Occasionally though, my bro would push my chair deep into the woods on narrow pathways, where we’d simulate porn under a rural night-sky. There, we’d let the silhouettes of bromance collide by the acacia tree, and for a while forget that we are inveterate disciples of family life, and see ourselves as future fathers and husbands, the kind who shy away from legal documents that consecrate two men into fashionable, progressive marriages. But recently, he drew a crown of thorns around my injured thigh, perhaps to brand a new phase in our friendship, after telling him I’m depending on his ideas to improve my tattooing skills, while still in recovery.

*

Now the fourth month after surgery is about to start, and a new pain around my thigh is punishing me from sleeping properly most nights.  My face looks bonier now, submerged in beard that prefers length, courtesy of my ancestors in the Middle East, through my father who found romance in an overseas worker.  But my new commitment to graphic design and body-art offers a surge of energy for my mind, raging against painful nights that make mornings feel lethargic and groggy.  Each time I take my pain pills, the hills would stretch my line of sight, and imagine the curves of bodies, in smoky, midnight rooms, a kaleidoscope of excitements that appears oblivious to the politics of Duterte. One time, I received an email from one of the hotel’s night managers, which underlined my popularity among foreign guests, and that I still have the old job, if I want it.    

It was a message from a world bustling with celebrity gossip, strippers at Club Genet and Club Narciso, and the hard reality of extrajudicial killings; it is a world half a day away from fresh, cool air in high altitudes that’s now transforming me to sedentary routines.  Last week, a Maori and Celtic design I drew on the arms of new friends spurned modest praise, after chatting about the president’s son telling the country – or perhaps giving his father and extrajudicial killers a footnote – that tattoos and body piercings do not make a drug addict.
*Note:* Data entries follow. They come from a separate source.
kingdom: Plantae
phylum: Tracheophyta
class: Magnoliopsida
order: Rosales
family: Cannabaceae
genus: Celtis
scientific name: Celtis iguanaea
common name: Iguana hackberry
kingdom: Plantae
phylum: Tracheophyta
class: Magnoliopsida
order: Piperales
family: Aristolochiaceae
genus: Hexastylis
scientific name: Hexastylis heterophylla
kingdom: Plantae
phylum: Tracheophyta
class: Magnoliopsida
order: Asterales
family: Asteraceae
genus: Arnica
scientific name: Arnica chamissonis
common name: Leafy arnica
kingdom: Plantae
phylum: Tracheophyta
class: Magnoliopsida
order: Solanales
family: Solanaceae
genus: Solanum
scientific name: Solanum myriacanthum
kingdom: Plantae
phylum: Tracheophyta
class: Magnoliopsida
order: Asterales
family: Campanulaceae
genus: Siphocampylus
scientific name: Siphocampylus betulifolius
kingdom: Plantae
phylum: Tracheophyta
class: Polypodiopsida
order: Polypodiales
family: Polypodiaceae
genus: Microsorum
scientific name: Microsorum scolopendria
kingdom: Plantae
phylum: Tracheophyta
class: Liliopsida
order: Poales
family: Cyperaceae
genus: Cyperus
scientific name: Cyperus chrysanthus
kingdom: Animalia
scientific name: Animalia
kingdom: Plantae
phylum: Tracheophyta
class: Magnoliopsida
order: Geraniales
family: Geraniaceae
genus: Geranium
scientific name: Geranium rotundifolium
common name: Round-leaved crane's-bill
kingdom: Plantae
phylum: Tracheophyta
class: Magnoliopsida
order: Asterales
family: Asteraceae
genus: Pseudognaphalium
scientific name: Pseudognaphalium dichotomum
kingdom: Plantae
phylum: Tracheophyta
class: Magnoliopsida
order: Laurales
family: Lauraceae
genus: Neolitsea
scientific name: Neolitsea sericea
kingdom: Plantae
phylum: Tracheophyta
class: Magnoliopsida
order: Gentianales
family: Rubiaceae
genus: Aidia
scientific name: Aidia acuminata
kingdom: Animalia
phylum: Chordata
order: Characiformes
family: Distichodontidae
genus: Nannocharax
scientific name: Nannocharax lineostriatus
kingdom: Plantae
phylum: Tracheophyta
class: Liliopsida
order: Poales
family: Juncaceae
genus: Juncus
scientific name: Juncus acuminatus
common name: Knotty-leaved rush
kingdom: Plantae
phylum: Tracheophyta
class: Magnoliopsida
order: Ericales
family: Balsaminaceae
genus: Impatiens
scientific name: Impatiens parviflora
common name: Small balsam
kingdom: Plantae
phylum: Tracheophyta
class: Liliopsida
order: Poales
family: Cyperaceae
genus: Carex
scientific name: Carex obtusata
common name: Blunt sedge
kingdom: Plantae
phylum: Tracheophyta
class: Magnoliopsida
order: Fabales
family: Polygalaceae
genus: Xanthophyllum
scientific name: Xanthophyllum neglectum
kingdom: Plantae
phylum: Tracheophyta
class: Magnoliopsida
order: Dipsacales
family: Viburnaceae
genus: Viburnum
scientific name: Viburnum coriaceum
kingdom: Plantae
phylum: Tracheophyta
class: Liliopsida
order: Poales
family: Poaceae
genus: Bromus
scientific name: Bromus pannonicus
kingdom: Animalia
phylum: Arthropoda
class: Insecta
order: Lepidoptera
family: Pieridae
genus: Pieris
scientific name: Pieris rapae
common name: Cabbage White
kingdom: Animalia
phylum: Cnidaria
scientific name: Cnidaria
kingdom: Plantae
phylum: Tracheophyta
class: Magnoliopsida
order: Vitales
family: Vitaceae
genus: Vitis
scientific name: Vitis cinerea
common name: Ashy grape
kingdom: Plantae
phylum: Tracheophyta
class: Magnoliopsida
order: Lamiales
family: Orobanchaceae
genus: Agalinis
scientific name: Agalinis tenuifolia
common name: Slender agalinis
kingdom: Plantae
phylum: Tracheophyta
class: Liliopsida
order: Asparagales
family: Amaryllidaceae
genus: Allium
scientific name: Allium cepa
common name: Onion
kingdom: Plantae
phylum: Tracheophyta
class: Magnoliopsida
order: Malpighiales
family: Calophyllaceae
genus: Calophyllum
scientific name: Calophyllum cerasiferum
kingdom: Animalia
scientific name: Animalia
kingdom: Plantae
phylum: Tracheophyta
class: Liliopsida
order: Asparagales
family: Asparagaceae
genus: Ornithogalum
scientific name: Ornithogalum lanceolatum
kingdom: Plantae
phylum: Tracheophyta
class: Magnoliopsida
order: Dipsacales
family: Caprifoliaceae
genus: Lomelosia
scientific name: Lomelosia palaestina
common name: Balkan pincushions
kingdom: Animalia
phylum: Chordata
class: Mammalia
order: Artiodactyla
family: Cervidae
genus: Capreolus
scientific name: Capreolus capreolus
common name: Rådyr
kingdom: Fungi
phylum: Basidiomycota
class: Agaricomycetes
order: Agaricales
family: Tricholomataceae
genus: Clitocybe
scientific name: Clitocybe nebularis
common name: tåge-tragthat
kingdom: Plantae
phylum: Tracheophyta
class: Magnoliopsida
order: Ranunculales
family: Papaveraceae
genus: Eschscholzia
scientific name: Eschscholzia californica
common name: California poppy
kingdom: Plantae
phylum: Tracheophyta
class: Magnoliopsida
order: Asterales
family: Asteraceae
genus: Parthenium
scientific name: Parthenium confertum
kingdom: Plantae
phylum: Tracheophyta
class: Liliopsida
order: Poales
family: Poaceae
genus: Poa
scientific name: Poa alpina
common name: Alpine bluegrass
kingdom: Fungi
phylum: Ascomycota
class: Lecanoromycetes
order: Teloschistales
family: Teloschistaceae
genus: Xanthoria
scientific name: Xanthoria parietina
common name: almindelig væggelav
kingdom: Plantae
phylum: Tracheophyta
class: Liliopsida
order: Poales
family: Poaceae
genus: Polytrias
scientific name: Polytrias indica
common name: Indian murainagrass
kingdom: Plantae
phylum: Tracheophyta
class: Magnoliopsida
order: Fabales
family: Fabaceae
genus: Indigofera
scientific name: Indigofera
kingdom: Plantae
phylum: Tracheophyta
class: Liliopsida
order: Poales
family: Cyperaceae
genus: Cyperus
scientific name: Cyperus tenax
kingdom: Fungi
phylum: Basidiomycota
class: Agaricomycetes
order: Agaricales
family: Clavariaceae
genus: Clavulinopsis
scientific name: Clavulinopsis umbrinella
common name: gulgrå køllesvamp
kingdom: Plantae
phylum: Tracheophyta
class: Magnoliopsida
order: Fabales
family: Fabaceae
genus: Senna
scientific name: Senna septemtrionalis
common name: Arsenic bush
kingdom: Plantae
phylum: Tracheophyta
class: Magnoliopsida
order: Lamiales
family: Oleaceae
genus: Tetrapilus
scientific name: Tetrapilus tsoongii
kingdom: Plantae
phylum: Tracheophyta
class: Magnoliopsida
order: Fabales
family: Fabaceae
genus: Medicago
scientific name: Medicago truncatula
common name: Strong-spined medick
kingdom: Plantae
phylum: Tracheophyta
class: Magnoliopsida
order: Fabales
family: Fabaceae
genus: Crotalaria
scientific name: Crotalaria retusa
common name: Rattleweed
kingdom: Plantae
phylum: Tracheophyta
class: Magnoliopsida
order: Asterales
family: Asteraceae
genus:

These days, I have a new appreciation for tattoo patterns from tribes indigenous to the country, and have gathered numerous designs in folders and notebooks.  I can see Igorot and Mangyan geometries around my ankles in a month or two, spreading further down to where I feel calm and excited in memories of tongues indulging me, always desperate for love in our ways of touching that have no equal in the latitudes and attitudes of care.